The Australian High Country has been described as one of the worlds best 4WD destinations. Offering a fantastic array of 4WD tracks of varying difficulty levels, the high country will captivate you and make you return time and time again. You can experience breathtaking panoramic views, and stunning open plains. The area is also full of Australian history from old mining town ruins, to unsolved murder mysteries at Wonnagatta Station. Explore Guys Hutt and Howitt Hut or follow walking trails that will lead you to outstanding views of Bryce Gorge, Conglomerate Falls and the 100m high Pieman Falls.
We recommend setting aside at lest 2-3 days to begin to explore this unforgettable region of Australia.
Billy Goat Bluff and the Pinnacles Lookout
Billy Goat Bluff is one of the most iconic High Country tracks. It offers a challenging rocky incline that is not for those new to 4WDing. The track can be quite narrow in places and it can be challenging to pass oncoming vehicles so radio communication is crucial. Allow at least one hour on the way up. The view from the top is absolutely breathtaking and it is well worth the drive. The pinnacles lookout provides amazing panoramic views of this rugged area.
Victorian High Country Maps & Navigation
All maps featured in this guide are available in Billy Goat 4WD mapping app for iPhone and iPad
Another of our favourite tracks in the area is Zeka Spur. Situated 56 kms east of Mansfield, Zeka Spur offers a spectacular descent into the secluded Wonnagatta Station. It is mostly a downward drive, with plenty of sharp turns and washouts. It may take approximately 2.5hrs to do, due to the challenging nature of the descent. Wonnangatta Station and surrounding areas hold some good camping spots, but be sure to pack your fly spray as wasps have been reported in the area.
Many of the tracks within the Alpine national Park are subject to seasonal closures. See the Parks Victoria website for more details.
Preparation and Gear needed
ensure you re-fuel at nearby town centers prior to heading off to the National Parks.

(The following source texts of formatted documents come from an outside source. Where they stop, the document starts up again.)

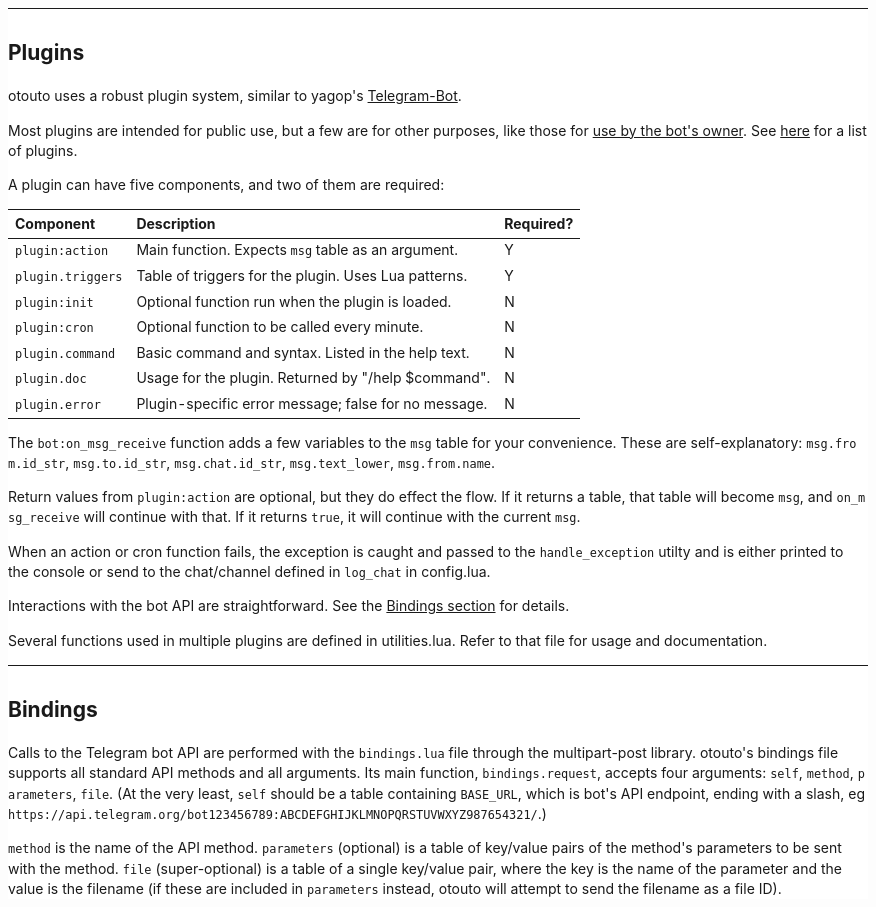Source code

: * * *

## Plugins
otouto uses a robust plugin system, similar to yagop's [Telegram-Bot](http://github.com/yagop/telegram-bot).

Most plugins are intended for public use, but a few are for other purposes, like those for [use by the bot's owner](#control-plugins). See [here](#list-of-plugins) for a list of plugins.

A plugin can have five components, and two of them are required:

| Component         | Description                                  | Required? |
|:------------------|:---------------------------------------------|:----------|
| `plugin:action`   | Main function. Expects `msg` table as an argument.   | Y |
| `plugin.triggers` | Table of triggers for the plugin. Uses Lua patterns. | Y |
| `plugin:init`     | Optional function run when the plugin is loaded.     | N |
| `plugin:cron`     | Optional function to be called every minute.         | N |
| `plugin.command`  | Basic command and syntax. Listed in the help text.   | N |
| `plugin.doc`      | Usage for the plugin. Returned by "/help $command".  | N |
| `plugin.error`    | Plugin-specific error message; false for no message. | N |

The `bot:on_msg_receive` function adds a few variables to the `msg` table for your convenience. These are self-explanatory: `msg.from.id_str`, `msg.to.id_str`, `msg.chat.id_str`, `msg.text_lower`, `msg.from.name`.

Return values from `plugin:action` are optional, but they do effect the flow. If it returns a table, that table will become `msg`, and `on_msg_receive` will continue with that. If it returns `true`, it will continue with the current `msg`.

When an action or cron function fails, the exception is caught and passed to the `handle_exception` utilty and is either printed to the console or send to the chat/channel defined in `log_chat` in config.lua.

Interactions with the bot API are straightforward. See the [Bindings section](#bindings) for details.

Several functions used in multiple plugins are defined in utilities.lua. Refer to that file for usage and documentation.

* * *

## Bindings
Calls to the Telegram bot API are performed with the `bindings.lua` file through the multipart-post library. otouto's bindings file supports all standard API methods and all arguments. Its main function, `bindings.request`, accepts four arguments: `self`, `method`, `parameters`, `file`. (At the very least, `self` should be a table containing `BASE_URL`, which is bot's API endpoint, ending with a slash, eg `https://api.telegram.org/bot123456789:ABCDEFGHIJKLMNOPQRSTUVWXYZ987654321/`.)

`method` is the name of the API method. `parameters` (optional) is a table of key/value pairs of the method's parameters to be sent with the method. `file` (super-optional) is a table of a single key/value pair, where the key is the name of the parameter and the value is the filename (if these are included in `parameters` instead, otouto will attempt to send the filename as a file ID).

it is a good idea to carry between 20-40 litres of spare fuel especially if you are running on smaller 70-80 litre tanks.
Know your nearest petrol stations and plan your trip accordingly.
on some of the more challenging tracks standard 4WD vehicles will have clearance issues due to large rocks and changes in track conditions. It is recommended that clearance levels be enhanced prior to tackling some of the more difficult tracks.
Your vehicle should have recovery points at both front and back
A UHF radio is crucial as GSM coverage is not available throughout most of the Park, not to mention it's usefulness while part of a convoy.
Bluff Hut has limited water supply but Wonnangatta, Wonnungarra or Crooked Rivers should have access to drinkable water at crossings and camp points. Always a good idea to carry your own water as well, especially at the higher altitude campsites.
It is recommended that you carry a gas stove if possible as there are some restrictions and difficulty finding firewood at times. Or you may choose to bring your own firewood with you.
No dogs are permitted in the Alpine National Park.
Rubbish needs to be brought back out of the national parks.
Spare parts and recovery gear.
Carry a snatch strap and rated shackles, spare Fan belts, fuel filter, oil and brake fluid.
Some decent set of All Terrain or Mud Terrain tires are highly recommended.
Diff lock(s) can be helpful on some of the more challenging tracks.
A chain saw is handy to have for clearing fallen trees and other obstructions.